In 1970, his dad passed away unexpectedly.  Warren became more focused on his art and started to experiment with different types of media such as oil, watercolor, chalk, pastel, colored pencils, and acrylics. Warren attended Rochester Institute of Technology in New York and upon graduation decided to pursue a career in graphic design. His first job was at the Indianapolis Museum of Art, and then nine years later he went to the University of Nevada for a year, and then returned to Indianapolis to work for Marian College.
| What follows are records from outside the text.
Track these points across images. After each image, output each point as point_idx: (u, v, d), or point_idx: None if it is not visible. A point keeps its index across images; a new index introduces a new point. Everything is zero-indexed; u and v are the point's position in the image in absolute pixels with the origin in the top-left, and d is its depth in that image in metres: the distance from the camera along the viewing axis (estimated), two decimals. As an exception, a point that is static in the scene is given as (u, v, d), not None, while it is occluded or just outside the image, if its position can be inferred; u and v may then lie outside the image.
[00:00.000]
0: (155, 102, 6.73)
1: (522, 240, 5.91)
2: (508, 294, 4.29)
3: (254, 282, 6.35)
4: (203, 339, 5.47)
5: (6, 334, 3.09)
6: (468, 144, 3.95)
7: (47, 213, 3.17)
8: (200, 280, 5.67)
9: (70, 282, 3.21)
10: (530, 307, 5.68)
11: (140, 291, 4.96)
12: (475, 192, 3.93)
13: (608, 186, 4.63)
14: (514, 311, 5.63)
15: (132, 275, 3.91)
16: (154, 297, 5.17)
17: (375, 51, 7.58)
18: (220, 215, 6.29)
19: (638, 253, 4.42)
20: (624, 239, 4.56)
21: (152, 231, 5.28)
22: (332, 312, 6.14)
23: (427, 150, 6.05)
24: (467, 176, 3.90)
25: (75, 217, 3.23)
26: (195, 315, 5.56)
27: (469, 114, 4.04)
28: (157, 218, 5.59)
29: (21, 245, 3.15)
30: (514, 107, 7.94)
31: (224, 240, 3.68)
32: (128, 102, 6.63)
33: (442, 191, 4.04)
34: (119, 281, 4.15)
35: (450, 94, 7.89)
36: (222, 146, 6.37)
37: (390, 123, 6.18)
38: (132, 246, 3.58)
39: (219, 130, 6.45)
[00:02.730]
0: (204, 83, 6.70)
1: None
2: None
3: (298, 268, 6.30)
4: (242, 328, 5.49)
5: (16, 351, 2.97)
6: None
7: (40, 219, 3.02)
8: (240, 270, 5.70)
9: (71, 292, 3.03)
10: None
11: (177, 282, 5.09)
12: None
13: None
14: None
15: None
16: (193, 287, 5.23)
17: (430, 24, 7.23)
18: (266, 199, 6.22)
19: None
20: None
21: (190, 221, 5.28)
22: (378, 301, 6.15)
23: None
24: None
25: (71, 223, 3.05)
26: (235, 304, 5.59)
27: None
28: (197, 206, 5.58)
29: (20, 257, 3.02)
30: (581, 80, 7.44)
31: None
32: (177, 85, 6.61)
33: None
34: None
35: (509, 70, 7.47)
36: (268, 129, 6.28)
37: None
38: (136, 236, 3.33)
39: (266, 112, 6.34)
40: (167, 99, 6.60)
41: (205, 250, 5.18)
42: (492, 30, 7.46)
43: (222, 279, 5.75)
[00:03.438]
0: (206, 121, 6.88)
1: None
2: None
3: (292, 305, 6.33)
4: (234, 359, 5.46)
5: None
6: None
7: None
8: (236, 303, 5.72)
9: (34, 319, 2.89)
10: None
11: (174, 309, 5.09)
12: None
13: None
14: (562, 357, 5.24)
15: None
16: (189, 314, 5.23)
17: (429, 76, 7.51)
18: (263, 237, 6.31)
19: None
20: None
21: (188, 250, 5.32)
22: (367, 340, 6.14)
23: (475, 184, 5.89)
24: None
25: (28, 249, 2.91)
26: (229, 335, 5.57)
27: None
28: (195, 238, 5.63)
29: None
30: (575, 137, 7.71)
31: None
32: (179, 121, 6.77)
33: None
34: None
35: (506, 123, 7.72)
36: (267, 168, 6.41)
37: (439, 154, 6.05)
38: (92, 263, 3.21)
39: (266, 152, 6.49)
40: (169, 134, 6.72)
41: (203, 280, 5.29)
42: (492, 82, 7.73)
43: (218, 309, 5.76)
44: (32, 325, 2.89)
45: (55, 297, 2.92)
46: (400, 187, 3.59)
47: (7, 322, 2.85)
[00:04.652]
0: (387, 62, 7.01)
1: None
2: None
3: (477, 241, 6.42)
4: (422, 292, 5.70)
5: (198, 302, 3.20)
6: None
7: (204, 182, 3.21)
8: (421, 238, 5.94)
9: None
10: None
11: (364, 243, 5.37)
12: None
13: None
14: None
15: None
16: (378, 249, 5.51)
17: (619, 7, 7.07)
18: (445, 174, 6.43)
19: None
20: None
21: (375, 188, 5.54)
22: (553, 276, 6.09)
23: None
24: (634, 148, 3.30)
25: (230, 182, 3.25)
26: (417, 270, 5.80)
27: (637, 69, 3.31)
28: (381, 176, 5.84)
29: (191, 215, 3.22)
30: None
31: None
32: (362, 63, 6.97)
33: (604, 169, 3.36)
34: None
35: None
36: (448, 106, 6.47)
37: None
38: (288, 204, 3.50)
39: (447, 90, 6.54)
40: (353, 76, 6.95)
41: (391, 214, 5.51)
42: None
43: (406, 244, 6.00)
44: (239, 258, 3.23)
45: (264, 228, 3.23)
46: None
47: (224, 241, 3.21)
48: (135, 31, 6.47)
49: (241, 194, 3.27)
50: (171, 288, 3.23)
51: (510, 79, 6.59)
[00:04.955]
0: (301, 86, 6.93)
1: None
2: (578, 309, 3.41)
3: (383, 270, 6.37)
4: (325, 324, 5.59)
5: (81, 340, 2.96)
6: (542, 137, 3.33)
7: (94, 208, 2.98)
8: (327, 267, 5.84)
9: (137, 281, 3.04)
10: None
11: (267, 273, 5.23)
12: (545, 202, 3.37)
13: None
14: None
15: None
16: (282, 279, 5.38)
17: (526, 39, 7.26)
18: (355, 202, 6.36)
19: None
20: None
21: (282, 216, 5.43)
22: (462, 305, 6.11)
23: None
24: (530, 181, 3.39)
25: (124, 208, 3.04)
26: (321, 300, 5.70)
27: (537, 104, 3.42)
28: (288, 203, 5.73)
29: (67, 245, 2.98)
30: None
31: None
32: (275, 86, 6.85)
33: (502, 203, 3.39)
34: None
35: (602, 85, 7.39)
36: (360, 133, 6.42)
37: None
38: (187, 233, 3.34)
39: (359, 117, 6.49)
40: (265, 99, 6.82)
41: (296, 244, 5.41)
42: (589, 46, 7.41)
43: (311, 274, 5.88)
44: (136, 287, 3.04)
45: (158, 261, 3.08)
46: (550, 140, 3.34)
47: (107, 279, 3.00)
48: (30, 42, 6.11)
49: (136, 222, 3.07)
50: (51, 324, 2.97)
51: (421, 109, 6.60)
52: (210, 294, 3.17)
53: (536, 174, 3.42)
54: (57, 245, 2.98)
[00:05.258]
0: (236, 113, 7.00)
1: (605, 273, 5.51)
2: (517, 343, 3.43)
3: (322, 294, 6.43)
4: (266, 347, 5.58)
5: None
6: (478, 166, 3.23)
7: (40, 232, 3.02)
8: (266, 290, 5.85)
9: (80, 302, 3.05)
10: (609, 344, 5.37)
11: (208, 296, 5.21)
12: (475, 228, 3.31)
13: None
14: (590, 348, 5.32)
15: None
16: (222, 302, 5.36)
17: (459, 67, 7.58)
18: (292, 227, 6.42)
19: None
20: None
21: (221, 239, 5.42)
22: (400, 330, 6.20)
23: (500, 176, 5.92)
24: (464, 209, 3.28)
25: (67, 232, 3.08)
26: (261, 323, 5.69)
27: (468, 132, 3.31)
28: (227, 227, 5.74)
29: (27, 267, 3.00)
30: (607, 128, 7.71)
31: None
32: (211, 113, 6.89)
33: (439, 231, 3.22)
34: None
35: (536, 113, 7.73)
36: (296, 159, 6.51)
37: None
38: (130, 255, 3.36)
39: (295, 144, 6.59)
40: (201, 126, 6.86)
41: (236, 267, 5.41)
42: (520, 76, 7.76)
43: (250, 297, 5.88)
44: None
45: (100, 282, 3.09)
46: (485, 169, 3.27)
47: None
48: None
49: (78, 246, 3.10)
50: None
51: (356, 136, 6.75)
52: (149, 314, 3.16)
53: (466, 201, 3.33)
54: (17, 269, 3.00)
After nine years of working at Marian College, he was hired by Wood-Mizer where he worked as an Art Director for eight years until the company downsized due to the recent economic turmoil.  Warren’s family and friends are encouraging him to pursue his passion to paint again and he is currently focusing on a series of paintings about deaf culture.

Dick Moore

Dick Moore

Born and raised in Louisville, KY, Dick graduated from Kentucky School for the Deaf in 1968. He then attended Gallaudet University for a few years, until he decided to become a printer and was hired at the Washington Post in D.C. Dick is married and has four grown children and two grandchildren. He retired a few years ago from the Washington Post and now enjoys traveling with his wife in their recreational vehicle. He also enjoys sailing, riding his Harley, and of course pursuing photography.
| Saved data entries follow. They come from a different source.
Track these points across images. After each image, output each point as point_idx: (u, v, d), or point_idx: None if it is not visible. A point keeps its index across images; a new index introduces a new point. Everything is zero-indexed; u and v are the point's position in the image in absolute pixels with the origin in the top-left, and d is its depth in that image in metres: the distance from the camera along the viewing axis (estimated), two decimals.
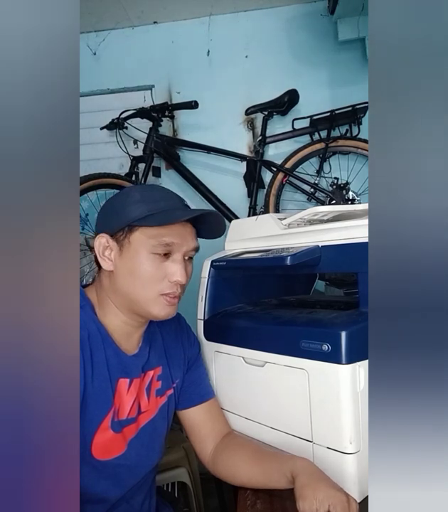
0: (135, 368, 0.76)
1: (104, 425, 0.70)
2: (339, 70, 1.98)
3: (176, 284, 0.72)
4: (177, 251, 0.72)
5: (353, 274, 0.86)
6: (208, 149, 1.89)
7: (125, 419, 0.73)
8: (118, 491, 0.74)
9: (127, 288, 0.71)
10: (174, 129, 2.07)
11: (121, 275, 0.71)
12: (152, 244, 0.70)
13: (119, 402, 0.72)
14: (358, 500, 0.64)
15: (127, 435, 0.74)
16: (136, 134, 1.93)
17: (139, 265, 0.70)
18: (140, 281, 0.70)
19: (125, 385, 0.73)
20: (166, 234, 0.70)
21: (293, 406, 0.72)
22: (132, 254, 0.70)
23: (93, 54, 2.10)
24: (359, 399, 0.65)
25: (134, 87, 2.10)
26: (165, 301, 0.72)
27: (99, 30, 2.08)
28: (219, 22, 2.05)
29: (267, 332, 0.78)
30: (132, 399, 0.74)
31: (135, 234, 0.70)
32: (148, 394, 0.78)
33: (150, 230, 0.70)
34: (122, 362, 0.74)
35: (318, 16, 2.00)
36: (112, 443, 0.71)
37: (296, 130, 1.89)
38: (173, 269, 0.71)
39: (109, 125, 1.91)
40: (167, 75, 2.07)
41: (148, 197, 0.73)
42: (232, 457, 0.78)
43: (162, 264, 0.71)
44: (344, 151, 1.89)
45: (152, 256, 0.70)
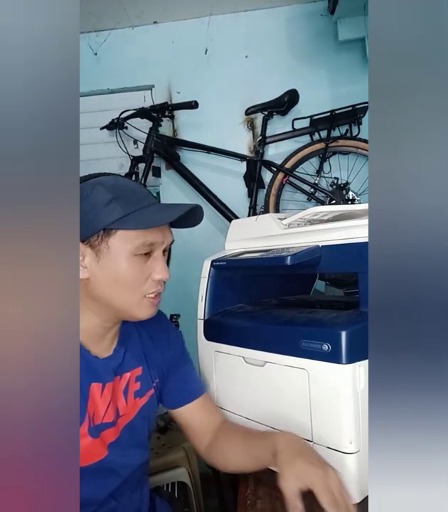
0: (106, 371, 0.74)
1: (81, 432, 0.68)
2: (339, 70, 1.98)
3: (159, 282, 0.71)
4: (157, 248, 0.70)
5: (353, 274, 0.86)
6: (208, 149, 1.89)
7: (101, 424, 0.72)
8: (102, 491, 0.73)
9: (109, 295, 0.68)
10: (174, 129, 2.07)
11: (102, 282, 0.68)
12: (135, 245, 0.67)
13: (93, 407, 0.71)
14: (358, 500, 0.65)
15: (106, 439, 0.73)
16: (136, 134, 1.93)
17: (123, 270, 0.67)
18: (124, 286, 0.68)
19: (98, 389, 0.72)
20: (148, 234, 0.67)
21: (293, 406, 0.72)
22: (113, 259, 0.67)
23: (94, 54, 2.10)
24: (359, 399, 0.65)
25: (134, 87, 2.10)
26: (148, 302, 0.70)
27: (99, 30, 2.08)
28: (219, 22, 2.05)
29: (267, 332, 0.78)
30: (106, 403, 0.73)
31: (113, 237, 0.66)
32: (125, 396, 0.77)
33: (130, 232, 0.67)
34: (91, 367, 0.71)
35: (318, 15, 2.00)
36: (91, 448, 0.70)
37: (296, 130, 1.89)
38: (157, 267, 0.70)
39: (109, 125, 1.91)
40: (167, 75, 2.07)
41: (119, 193, 0.68)
42: (224, 444, 0.79)
43: (144, 265, 0.69)
44: (344, 151, 1.89)
45: (135, 258, 0.67)
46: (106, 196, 0.67)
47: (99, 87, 2.09)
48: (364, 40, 1.88)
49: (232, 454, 0.77)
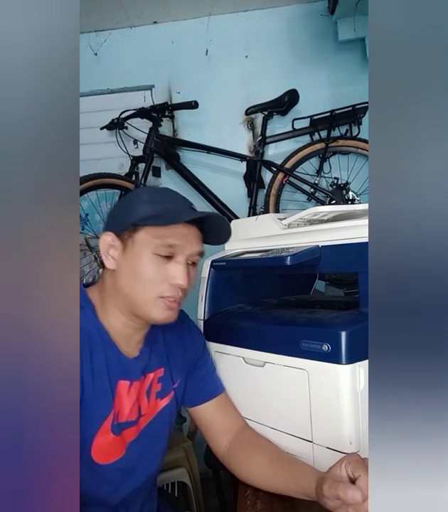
0: (135, 370, 0.75)
1: (105, 428, 0.69)
2: (339, 70, 1.98)
3: (177, 288, 0.70)
4: (180, 253, 0.70)
5: (353, 274, 0.86)
6: (208, 149, 1.89)
7: (124, 422, 0.72)
8: (118, 495, 0.74)
9: (128, 289, 0.70)
10: (174, 129, 2.07)
11: (123, 275, 0.70)
12: (155, 244, 0.68)
13: (118, 405, 0.72)
14: None
15: (126, 438, 0.73)
16: (136, 134, 1.93)
17: (141, 265, 0.69)
18: (140, 282, 0.69)
19: (125, 387, 0.73)
20: (169, 235, 0.69)
21: (293, 406, 0.72)
22: (135, 254, 0.69)
23: (94, 54, 2.10)
24: (359, 399, 0.65)
25: (134, 87, 2.10)
26: (164, 304, 0.70)
27: (99, 30, 2.08)
28: (219, 22, 2.05)
29: (267, 332, 0.78)
30: (132, 401, 0.73)
31: (139, 234, 0.69)
32: (148, 396, 0.77)
33: (154, 230, 0.68)
34: (122, 364, 0.73)
35: (318, 15, 2.00)
36: (112, 446, 0.71)
37: (296, 130, 1.89)
38: (175, 271, 0.69)
39: (109, 125, 1.91)
40: (167, 75, 2.07)
41: (156, 198, 0.72)
42: (249, 458, 0.76)
43: (164, 266, 0.69)
44: (344, 151, 1.89)
45: (155, 257, 0.69)
46: (143, 197, 0.73)
47: (99, 87, 2.10)
48: (364, 40, 1.89)
49: (260, 475, 0.73)
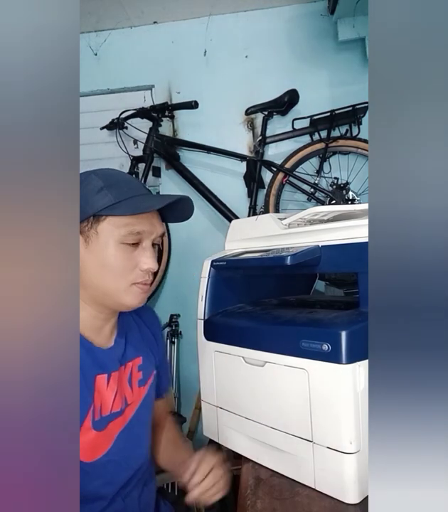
0: (112, 361, 0.75)
1: (85, 426, 0.68)
2: (339, 70, 1.98)
3: (148, 272, 0.71)
4: (146, 238, 0.71)
5: (353, 274, 0.86)
6: (208, 149, 1.89)
7: (109, 414, 0.72)
8: (113, 487, 0.74)
9: (98, 281, 0.69)
10: (174, 129, 2.07)
11: (90, 268, 0.69)
12: (122, 234, 0.68)
13: (99, 399, 0.71)
14: (358, 500, 0.65)
15: (114, 430, 0.73)
16: (136, 134, 1.93)
17: (109, 256, 0.68)
18: (110, 272, 0.68)
19: (103, 381, 0.72)
20: (136, 223, 0.68)
21: (293, 406, 0.72)
22: (101, 245, 0.68)
23: (94, 54, 2.10)
24: (359, 399, 0.65)
25: (134, 87, 2.10)
26: (138, 288, 0.71)
27: (99, 30, 2.08)
28: (219, 22, 2.05)
29: (267, 332, 0.78)
30: (113, 393, 0.73)
31: (102, 224, 0.67)
32: (130, 385, 0.78)
33: (119, 219, 0.67)
34: (97, 358, 0.72)
35: (318, 15, 2.00)
36: (96, 442, 0.70)
37: (296, 130, 1.88)
38: (144, 257, 0.70)
39: (109, 125, 1.91)
40: (167, 75, 2.07)
41: (111, 182, 0.69)
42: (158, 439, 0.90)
43: (132, 254, 0.69)
44: (344, 151, 1.89)
45: (122, 246, 0.68)
46: (98, 184, 0.68)
47: (99, 87, 2.09)
48: (364, 40, 1.88)
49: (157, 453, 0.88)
Dick has always been interested in cameras. He purchased his first Nikon when he was in college. He started by selling his photography as key chain viewers at deaf sports events such as AAAD. He is a professional freelance photographer doing a wide range of work from weddings and sports events to portraits, groups and he also works with the Deaflympics. His work has been published in various newsletters, the Washington Post newspaper, and many magazines. He is now exploring a different venue of photo work, by selling his photographs to the public.

Mindy Moore

Mindy Moore

Mindy Moore is a multi-talented entertainer who truly leaves a mark on the stage and on her art, batik tie-dye. She hand crafts beautiful dresses, scarves and shirts for children, adults and even your dog…you only have to ask her…
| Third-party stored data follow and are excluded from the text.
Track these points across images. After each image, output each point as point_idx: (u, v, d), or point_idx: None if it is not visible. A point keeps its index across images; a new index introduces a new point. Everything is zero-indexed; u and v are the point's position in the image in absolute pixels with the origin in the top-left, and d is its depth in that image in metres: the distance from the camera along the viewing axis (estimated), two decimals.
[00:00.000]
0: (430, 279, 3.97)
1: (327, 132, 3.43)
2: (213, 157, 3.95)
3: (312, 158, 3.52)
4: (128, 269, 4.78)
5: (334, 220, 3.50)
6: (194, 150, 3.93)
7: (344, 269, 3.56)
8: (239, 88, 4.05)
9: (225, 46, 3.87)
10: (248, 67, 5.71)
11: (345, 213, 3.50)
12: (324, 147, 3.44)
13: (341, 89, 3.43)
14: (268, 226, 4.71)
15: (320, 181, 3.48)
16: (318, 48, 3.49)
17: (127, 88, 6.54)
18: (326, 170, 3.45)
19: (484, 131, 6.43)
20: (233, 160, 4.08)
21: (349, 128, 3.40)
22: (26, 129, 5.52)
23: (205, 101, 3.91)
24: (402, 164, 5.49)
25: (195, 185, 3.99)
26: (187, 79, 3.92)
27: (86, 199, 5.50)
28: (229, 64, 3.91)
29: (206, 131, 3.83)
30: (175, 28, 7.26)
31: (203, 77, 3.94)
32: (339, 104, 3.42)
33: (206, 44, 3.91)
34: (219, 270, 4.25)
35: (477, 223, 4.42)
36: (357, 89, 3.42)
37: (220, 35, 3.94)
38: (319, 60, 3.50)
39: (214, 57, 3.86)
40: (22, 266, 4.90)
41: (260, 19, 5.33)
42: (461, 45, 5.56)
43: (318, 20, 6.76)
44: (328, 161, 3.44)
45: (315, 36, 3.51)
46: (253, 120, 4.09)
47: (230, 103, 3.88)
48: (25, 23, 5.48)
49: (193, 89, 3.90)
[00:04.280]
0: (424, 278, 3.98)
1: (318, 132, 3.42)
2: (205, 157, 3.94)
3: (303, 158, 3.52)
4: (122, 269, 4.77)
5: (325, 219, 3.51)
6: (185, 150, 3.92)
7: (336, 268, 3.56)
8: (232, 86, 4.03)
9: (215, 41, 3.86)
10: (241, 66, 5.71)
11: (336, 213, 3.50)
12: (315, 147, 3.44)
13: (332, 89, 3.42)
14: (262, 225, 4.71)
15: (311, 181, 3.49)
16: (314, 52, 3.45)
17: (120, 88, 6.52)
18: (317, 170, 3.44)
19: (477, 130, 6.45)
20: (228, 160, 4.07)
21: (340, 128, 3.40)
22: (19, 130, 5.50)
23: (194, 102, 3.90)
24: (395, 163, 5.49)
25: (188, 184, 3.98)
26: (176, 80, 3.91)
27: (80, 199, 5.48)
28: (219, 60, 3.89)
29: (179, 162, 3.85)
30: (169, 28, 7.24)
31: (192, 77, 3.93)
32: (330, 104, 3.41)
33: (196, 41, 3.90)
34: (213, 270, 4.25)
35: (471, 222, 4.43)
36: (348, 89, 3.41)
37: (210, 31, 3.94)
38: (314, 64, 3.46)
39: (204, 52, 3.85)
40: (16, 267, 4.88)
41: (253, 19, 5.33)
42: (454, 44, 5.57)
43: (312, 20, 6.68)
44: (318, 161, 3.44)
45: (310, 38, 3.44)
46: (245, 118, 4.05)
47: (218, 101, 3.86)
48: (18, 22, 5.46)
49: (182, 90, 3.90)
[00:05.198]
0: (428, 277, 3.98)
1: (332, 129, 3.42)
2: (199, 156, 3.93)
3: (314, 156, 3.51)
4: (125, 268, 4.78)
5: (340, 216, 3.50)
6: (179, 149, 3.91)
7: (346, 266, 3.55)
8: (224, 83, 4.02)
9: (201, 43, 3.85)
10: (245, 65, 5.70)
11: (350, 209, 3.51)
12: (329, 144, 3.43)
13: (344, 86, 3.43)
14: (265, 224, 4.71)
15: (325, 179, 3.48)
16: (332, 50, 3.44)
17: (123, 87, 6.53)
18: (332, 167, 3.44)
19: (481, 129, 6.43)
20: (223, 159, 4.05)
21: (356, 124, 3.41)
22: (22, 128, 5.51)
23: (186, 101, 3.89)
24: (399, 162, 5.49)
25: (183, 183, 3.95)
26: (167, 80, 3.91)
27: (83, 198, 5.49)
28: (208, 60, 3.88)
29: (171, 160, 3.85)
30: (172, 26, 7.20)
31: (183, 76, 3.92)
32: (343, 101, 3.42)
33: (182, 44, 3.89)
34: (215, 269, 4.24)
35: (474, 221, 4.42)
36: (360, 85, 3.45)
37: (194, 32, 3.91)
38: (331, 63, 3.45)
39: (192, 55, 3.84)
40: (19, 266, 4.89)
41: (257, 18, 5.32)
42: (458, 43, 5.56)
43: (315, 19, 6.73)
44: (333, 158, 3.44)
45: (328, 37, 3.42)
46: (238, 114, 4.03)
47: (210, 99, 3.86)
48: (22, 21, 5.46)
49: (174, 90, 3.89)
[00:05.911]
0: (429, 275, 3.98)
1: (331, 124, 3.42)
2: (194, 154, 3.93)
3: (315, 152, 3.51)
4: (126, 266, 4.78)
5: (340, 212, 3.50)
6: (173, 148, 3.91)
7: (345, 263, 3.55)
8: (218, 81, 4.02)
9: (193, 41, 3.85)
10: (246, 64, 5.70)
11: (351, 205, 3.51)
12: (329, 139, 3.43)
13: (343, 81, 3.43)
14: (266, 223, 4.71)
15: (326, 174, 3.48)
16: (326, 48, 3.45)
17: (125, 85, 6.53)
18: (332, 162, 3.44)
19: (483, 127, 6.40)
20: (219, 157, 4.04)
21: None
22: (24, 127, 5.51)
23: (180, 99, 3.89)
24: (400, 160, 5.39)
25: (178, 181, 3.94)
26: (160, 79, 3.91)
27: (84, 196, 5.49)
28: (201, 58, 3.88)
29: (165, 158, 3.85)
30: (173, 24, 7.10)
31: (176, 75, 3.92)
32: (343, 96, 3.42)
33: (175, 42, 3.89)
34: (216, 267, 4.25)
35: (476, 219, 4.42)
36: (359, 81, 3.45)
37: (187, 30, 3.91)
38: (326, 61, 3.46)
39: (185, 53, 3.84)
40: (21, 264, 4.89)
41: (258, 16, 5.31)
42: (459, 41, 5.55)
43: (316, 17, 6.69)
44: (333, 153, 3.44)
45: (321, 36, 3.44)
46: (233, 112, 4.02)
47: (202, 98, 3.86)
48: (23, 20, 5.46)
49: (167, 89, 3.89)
Mindy is extremely versatile, excelling as an actress, storyteller, poet, mime and visual artist. She currently teaches Art, Drama and Deaf Studies at the Texas School for the Deaf. She also directs school plays, gives workshops and is a full time mother to her two children. She and Theron, her husband, work together on stage performances and market DVDs depicting ASL Stories and Deaf Culture.

www.justmindy.com

Rebecca Reihm

Rebecca Reihm

Growing up, Rebecca was inspired by her uncle who was a professional photographer for the United States Marines. She honed her skills using a 35mm camera and developing film at Illinois School for the Deaf. During college, she purchased her first 35mm camera. Now armed with a digital camera, she pursues her interest in photography. She enjoys seeing the world through her Nikon camera and sharing the connections of the photographs.